Todos los artículos de finanzas personales dicen lo mismo: empieza temprano, por el interés compuesto. Pocos explican qué le hace realmente la capitalización a tu dinero, o por qué una persona de 25 años que ahorra modestamente termina tan a menudo por delante de una de 40 que ahorra con esfuerzo. La matemática es simple, y vale la pena verla con claridad al menos una vez.
Interés sobre tus intereses
El interés simple te paga solo sobre tu dinero original. El interés compuesto te paga sobre tu dinero original más todos los intereses que ya ha ganado. Esa pequeña diferencia de definición crea una diferencia enorme con el tiempo, porque tus propias ganancias empiezan a generar ganancias.
Guarda 1,000 al 7% y después de un año tienes 1,070. Al año siguiente ganas el 7% sobre 1,070, no sobre 1,000 — así que obtienes 74.90, no 70. Esos 4.90 extra parecen triviales. Pero la brecha se amplía cada año: después de 30 años, el interés simple te deja 3,100 mientras que la capitalización te da unos 7,612. Mismo depósito, misma tasa — más del doble de resultado.
Por qué el tiempo le gana al monto
La capitalización es una curva exponencial: parece plana durante años y luego se empina. Los años más valiosos son los últimos — pero solo los consigues si empiezas temprano. Alguien que invierte 200 al mes de los 25 a los 35 años y luego se detiene por completo suele terminar a los 65 con más que alguien que invierte 200 al mes desde los 35 hasta los 65. Diez años de aportes le ganan a treinta, simplemente porque esos aportes tempranos recorren la parte empinada de la curva.

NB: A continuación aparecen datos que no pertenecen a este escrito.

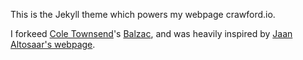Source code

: This is the Jekyll theme which powers my webpage crawford.io. 

I forkeed [Cole Townsend](http://coletownsend.com)'s [Balzac](https://github.com/ColeTownsend/Balzac-for-Jekyll), and was heavily inspired by [Jaan Altosaar's webpage](https://jaan.io). 
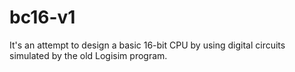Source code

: # bc16-v1
It's an attempt to design a basic 16-bit CPU by using digital circuits simulated by the old Logisim program.
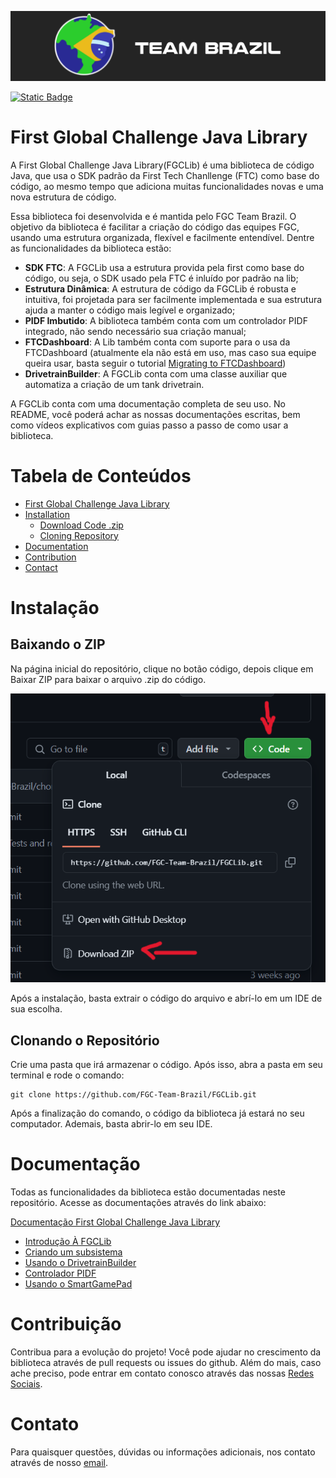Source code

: ![FGC Team Brazil](./../media/logoTeamBrazil.png)

[![Static Badge](https://img.shields.io/badge/en-readme-blue)](README.md)

# First Global Challenge Java Library
A First Global Challenge Java Library(FGCLib) é uma biblioteca de código Java,
que usa o SDK padrão da First Tech Chanllenge (FTC) como base do código, ao mesmo tempo que adiciona muitas
funcionalidades novas e uma nova estrutura de código.

Essa biblioteca foi desenvolvida e é mantida pelo FGC Team Brazil. O objetivo da biblioteca é facilitar
a criação do código das equipes FGC, usando uma estrutura organizada, flexível e facilmente entendível.
Dentre as funcionalidades da biblioteca estão:
- **SDK FTC**: A FGCLib usa a estrutura provida pela first como base do código, ou seja, o SDK usado
  pela FTC é inluído por padrão na lib;
- **Estrutura Dinâmica**: A estrutura de código da FGCLib é robusta e intuitiva, foi projetada para
  ser facilmente implementada e sua estrutura ajuda a manter o código mais legível e organizado;
- **PIDF Imbutido**: A biblioteca também conta com um controlador PIDF integrado,
  não sendo necessário sua criação manual;
- **FTCDashboard**: A Lib também conta com suporte para o usa da FTCDashboard (atualmente ela não
  está em uso, mas caso sua equipe queira usar, basta seguir o tutorial
[Migrating to FTCDashboard](Migrando%20para%20a%20FTCDashboard.md))
- **DrivetrainBuilder**: A FGCLib conta com uma classe auxiliar que automatiza a criação de
  um tank drivetrain.

A FGCLib conta com uma documentação completa de seu uso. No README, você poderá achar as nossas
documentações escritas, bem como vídeos explicativos com guias passo a passo de como usar a biblioteca.

# Tabela de Conteúdos
- [First Global Challenge Java Library](#first-global-challenge-java-library)
- [Installation](#instalação)
    - [Download Code .zip](#baixando-o-zip)
    - [Cloning Repository](#clonando-o-repositório)
- [Documentation](#documentação)
- [Contribution](#contribuição)
- [Contact](#contato)

# Instalação
## Baixando o ZIP
Na página inicial do repositório, clique no botão código, depois clique em Baixar ZIP para baixar o arquivo
.zip do código.

![Github Code Button](./../media/githubCodeButton.png)

Após a instalação, basta extrair o código do arquivo e abrí-lo em um IDE de sua escolha.

## Clonando o Repositório
Crie uma pasta que irá armazenar o código. Após isso, abra a pasta em seu terminal e rode o comando:

    git clone https://github.com/FGC-Team-Brazil/FGCLib.git

Após a finalização do comando, o código da biblioteca já estará no seu computador. Ademais, basta abrir-lo
em seu IDE.


# Documentação
Todas as funcionalidades da biblioteca estão documentadas neste repositório. Acesse as documentações através
do link abaixo:

[Documentação First Global Challenge Java Library](doc/en/Introduction%20to%20FGCLib.md)
- [Introdução À FGCLib](Introdução%20à%20FGCLib.md)
- [Criando um subsistema](Criando%20um%20Subsistema.md)
- [Usando o DrivetrainBuilder](Usando%20o%20DrivetrainBuilder.md)
- [Controlador PIDF](Usando%20o%20Controlador%20PIDF.md)
- [Usando o SmartGamePad](Classe%20utilitária%20SmartGamePad.md)

# Contribuição
Contribua para a evolução do projeto!
Você pode ajudar no crescimento da biblioteca através de pull requests ou issues do github. Além do mais,
caso ache preciso, pode entrar em contato conosco através das nossas [Redes Sociais](#contact).

# Contato
Para quaisquer questões, dúvidas ou informações adicionais, nos contato através de nosso [email](mailto:fgc.team.br@gmail.com).
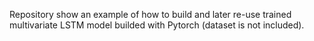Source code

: Repository show an example of how to build and later re-use trained multivariate LSTM model builded with Pytorch (dataset is not included).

La regla del 72 lo hace tangible: divide 72 entre tu retorno anual para obtener los años que tarda el dinero en duplicarse. Al 7%, el dinero se duplica aproximadamente cada 10 años — así que una suma invertida a los 25 se duplica cuatro veces para los 65 (16×), mientras que la misma suma invertida a los 45 se duplica dos veces (4×).
Una advertencia honesta
Las inversiones reales no se capitalizan de forma suave — los retornos varían, algunos años son negativos y la inflación se come silenciosamente parte de la ganancia. Un 'promedio del 7%' implica volatilidad real en el camino. La capitalización no es magia; es solo aritmética que premia la paciencia y la constancia, y castiga la interrupción.
Y eso corta en ambos sentidos, porque la deuda también se capitaliza. Los saldos de las tarjetas de crédito crecen exactamente con la misma matemática que tus ahorros — a dos o tres veces la tasa. Pagar una tarjeta con una tasa anual (APR) del 22% es, matemáticamente, obtener un retorno garantizado del 22%.
Errores que matan silenciosamente la capitalización
Parar y volver a empezar es el más común. Pausar los aportes durante un año difícil, o retirar el dinero para cubrir un gasto imprevisto, no solo pierde el crecimiento de ese año — devuelve la curva exponencial a una sección más plana, con un costo muy superior al monto retirado.
Perseguir el rendimiento es otro: sacar el dinero en una caída y volver a entrar después de un repunte consolida las pérdidas y se pierde las recuperaciones, una de las formas más fiables de rendir menos que simplemente permanecer invertido a pesar del ruido.
Ignorar las comisiones es el más silencioso. Una comisión anual del 1% suena pequeña, pero se capitaliza en tu contra igual que los retornos se capitalizan a tu favor — a lo largo de 30 años puede consumir una fracción significativa del saldo final. Compara productos por el lastre de sus comisiones, no solo por su retorno anunciado.